You can look at a simple chart of expanding productivity vs. flat realized income over the past 40 years, and quickly see that “trickle-down” economics hasn’t fulfilled it’s stated promise (no matter how much Rush Limbaugh tries to brainwash you otherwise), but the downward pressure on income for the past 10 years is coming more from exploitative “web 2.0”-type companies than traditional manufacturing, and the fact that the dot-com billionaire class, pushing the gig-economy, has been able to largely avoid scrutiny for that is proof that they’re rigging the game through the influence and cover their social-media-focused products can provide.

Graham’s “essay” is a joke because he — representing billionaires — and I — representing the other 7 billion other people on the planet — are talking about two different things. He defines “exploitation” as, say, child labor in the Orient, when the rest of us are defining it as “not making a fair deal with someone for their time.” Then, Graham ascribes political pressure to push the scales of balance of this trade back to the middle to simple jealousy, and that’s when his true colors really shine. Not only is he deluding himself about what it takes to exploit someone, he’s accusing people having a problem with the situation as being affected by base emotions, which are easily dismissed.

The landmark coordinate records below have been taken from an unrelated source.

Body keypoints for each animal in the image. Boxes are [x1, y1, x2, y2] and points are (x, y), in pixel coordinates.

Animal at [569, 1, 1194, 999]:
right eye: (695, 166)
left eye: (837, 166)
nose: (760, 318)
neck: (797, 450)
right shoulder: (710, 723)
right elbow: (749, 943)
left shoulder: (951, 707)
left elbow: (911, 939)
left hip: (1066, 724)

The most reliable way to become a billionaire is to start a company that grows fast, and the way to grow fast is to make what users want. Newly started startups have no choice but to delight users, or they’ll never even get rolling. But this never stops being the lodestar, and bigger companies take their eye off it at their peril. Stop delighting users, and eventually someone else will.

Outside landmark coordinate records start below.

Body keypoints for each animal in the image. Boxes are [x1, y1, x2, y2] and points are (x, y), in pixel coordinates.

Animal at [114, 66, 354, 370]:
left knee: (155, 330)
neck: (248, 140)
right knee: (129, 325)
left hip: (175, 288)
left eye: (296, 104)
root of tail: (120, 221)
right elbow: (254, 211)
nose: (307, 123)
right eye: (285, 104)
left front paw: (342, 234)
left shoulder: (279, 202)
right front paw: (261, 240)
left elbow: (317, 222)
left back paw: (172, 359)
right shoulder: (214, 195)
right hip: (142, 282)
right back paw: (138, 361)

Stop it. Just stop it. You’re making yourself look silly, now, Paul. It’s been a long, long time since YouTube, Facebook, Amazon, or Twitter “delighted” anyone. They are all predatory monopolies now — with nation-state-level influence — and they are all exploiting people and gaming governments to stay that way. Google and Amazon, in particular, were delightful, 20 years ago, when they gave us things like Google Reader, and the ability to block sites from search results we found counter-productive,  or highly-curated, highly-rated selections to choose from, with high-quality reviews to help make a selection. Now that they’ve achieved monopoly positions in their market, they no longer have to trouble themselves with such things as being easy or helpful to use.

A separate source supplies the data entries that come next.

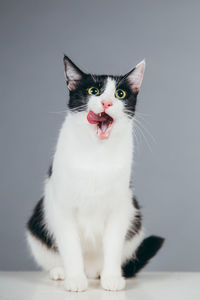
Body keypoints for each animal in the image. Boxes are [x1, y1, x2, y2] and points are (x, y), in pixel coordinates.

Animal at [26, 55, 164, 290]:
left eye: (120, 94)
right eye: (94, 91)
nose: (107, 102)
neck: (96, 155)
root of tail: (90, 270)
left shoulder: (119, 207)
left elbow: (113, 244)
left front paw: (111, 278)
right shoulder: (62, 206)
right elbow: (70, 246)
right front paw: (75, 279)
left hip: (134, 216)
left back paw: (103, 274)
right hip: (37, 224)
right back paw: (61, 272)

In the old days, wildly successful companies and people would at least be expected to pay an increasingly-significant level of tax, but quiet changes to the tax laws over the past few decades has essentially given us a flat tax on income, and zero tax on corporations. Bezos is on track to becoming the first trillionaire by the time he dies, while the national debt has risen to $30 trillion dollars, and half the country is struggling to pay rent. The executives at all of these companies almost certainly pay less income tax, on a percentage basis, than I do. It seems like something has become seriously misaligned in our economy here, and I wonder how bad it’s going to have to get before something is forcibly done about it.

DHH on Twitter: “Gig exploitation math is very simple.”

Seems like it’s only a matter of time before word gets around that this just doesn’t work long term. Especially in a time of record employment. Of course, if the government is calling “gig jobs” employment, then we might have a problem. I guess we’ll see if word of mouth about the negative rates involved win out over the exploitation of desperately underemployed people.

This bunk bed is $1,200 a month, privacy not included – CNN

Housing costs have become so expensive in some cities that people are renting bunk beds in a communal home for $1,200 a month. Not a bedroom. A bed.

Source: This bunk bed is $1,200 a month, privacy not included – CNN

Given the software/tech-related bent of my news feeds, I see the ridiculous cost of housing in the Valley come up a lot, but I think it’s largely invisible here in the midwest. I’ve posted articles about single bunks in flophouses going for thousands of dollars a month, but now, finally, naturally, there’s someone who has started a bunk-as-a-service company. A “share” allows you to stay in any of their flophouses. At least the CEO seems pretty pragmatic about it, and doesn’t come across as the usual, crazed, psychopathic founder type.